Mavi Işık Hüzmesi

Mavi Işık Hüzmesi

 

Yine başarısız deneylerimle günü bitirdikten sonra evime döndüm. Hep yakınlaştığımı düşünürken yakınlaşamıyordum. Başarısızlık ardına başarısızlık. Bu yapmaya devam ettiğim deneylerimi yapmayı bıraksaydım da zorluğa düşerdim. Nichia’nın başına sahibinin oğlu geçtiğinden beri benim kullandığım karışımın saçmalık olduğu diğer herkesin kullandığı karışımı kullanmam gerektiğini söylüyordu. Bunları da doğrudan yüzüme söylemiyor, bana mektup ile iletiyordu.
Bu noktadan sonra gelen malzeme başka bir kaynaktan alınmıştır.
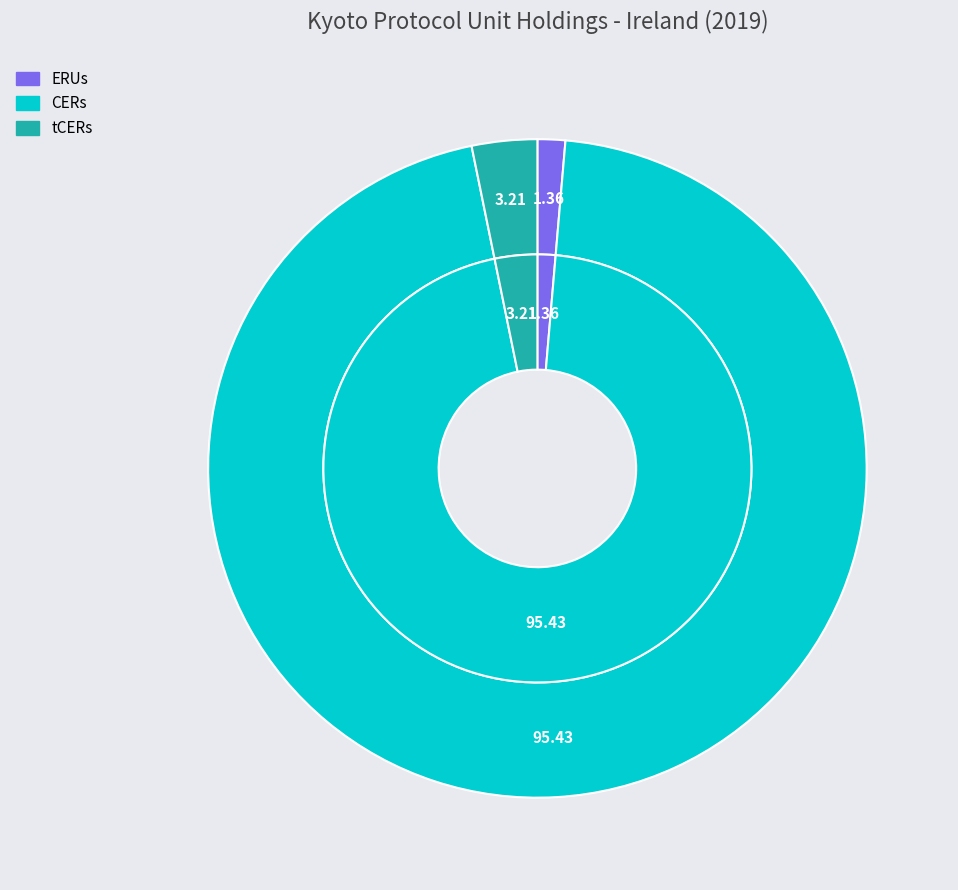

Which slice is the largest?

CERs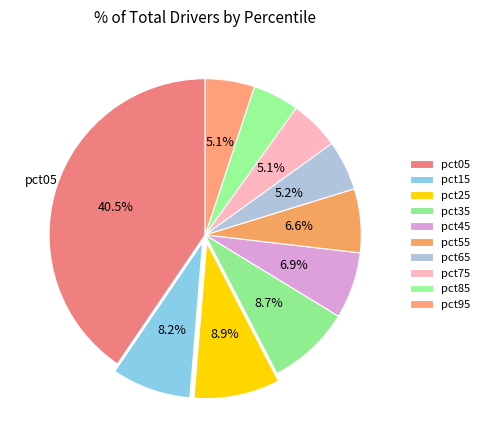

How many slices are in this pie chart?

10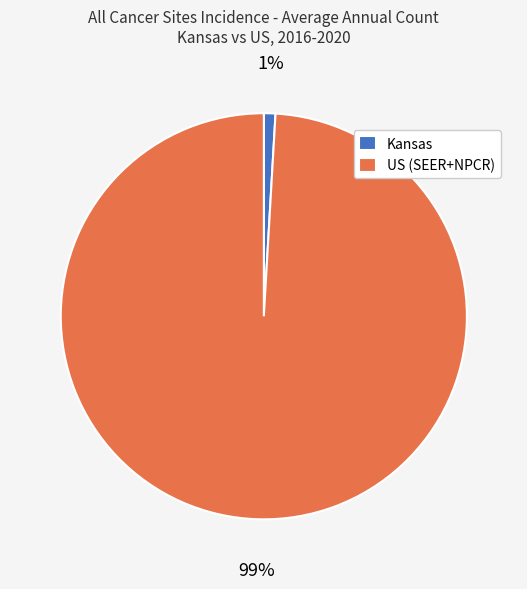

The US (SEER+NPCR) slice represents 99% of the pie. True or false?

True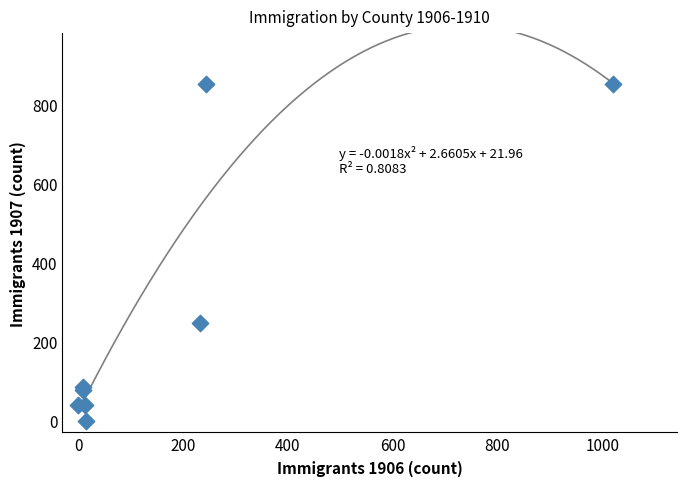

What Y value in the scatter plot is closest to 426?

248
Ne kadar onur kırıcı bir durum. Eskiden babasıyla konuşmaya giderken çok rahat hissediyordum, şimdi çekinerek gidiyordum.

Bu durum böyle gitmeye devam etti mektuplar geldi ve ben o mektupları dikkate almamaya başladım. Beni doğru düzgün desteklemeyen şirketim, bana inanmayan çalışma arkadaşlarım, benden araştırmalarda çok daha iyi olan Japonya’daki en iyi araştırma üniversitelerinden birinde çalışan iki profesöre ragmen ben devam ediyordum. Şimdi bırakırsam tüm emeklerimin boşa çıkacağının farkındaydım. Şirketim yüzümden doktoramı da paylaşamıyordum, ona da izin vermiyordu. Elimde tek sahip olduğum şey bana inanmayan birkaç kişi, benim inanç kırıntılarım ve kendimin modifiye edebildiği bir MOCVD reaktörümdü. Bu reaktörü de alıp kullanmak benim için zor bir işti. Eski bir çalışma arkadaşım aracılığıyla almıştım bu reaktörü de. Ancak bana doğru çalışan bir reaktörü kullanma izni vermediklerinden dolayı, tamamen baştan bu reaktörü benim yapmam gerekti. Bu reaktörü tamamlamam benim 12 ayımı almıştı. Bu çalışmalar benim hayatımdan seneler almıştı, doktoramı geciktirmeme sebep olmuştu ve hepsi ne mi için, hiçbir büyük firmanın yapamadığı mavi ledi benim yapmam için.

Bahsettiğim MOCVD reaktörünü ben inşa ettiğimden dolayı nasıl çalıştığını ve ne yaptığını çok iyi biliyordum. Kendim bu reaktörü geliştirebiliyordum da. Amacıma ulaşmaya çok yakındım sadece çok basit bir şey kalmıştı nasıl bu maddeyi daha kaliteli bir kristal hale getirebilirdim. Bunu bulmam çok uzun sürdü. Uzun bir süre boyunca sabah 06.00’da geliyorum akşam 18.00’de çıkıp 22.00’de yatıyordum. Sonra kendim düşünürken bu reaktöre üstten de bir gaz veren bir yer eklersem dediğim sorunun çözüleceğini fark ettim ve hemen reaktörümü buna modifiye etmeye başladım.

En sonunda bu reaktörden elde ettiğim kristali deneyince mavi bir ışık hüzmesi gördüğümü fark ettim. Evet, başarmıştım. Büyük firmaların yapamadığını ben yapmıştım. Ben yaptım, ben! Benim sayemde çalıştığım küçük firma bir kaç yılda dünyaca büyük bir firmaya dönüşmüştü. İşte gerçek ben buydum. Benim başaramayacağım bir şey yoktur. Mavi ledi bulan adam o diğerleri değil ben bulmuştum. Nasıl mı bulmuştum? Kendime olan inancım sayesinde bulmuştum.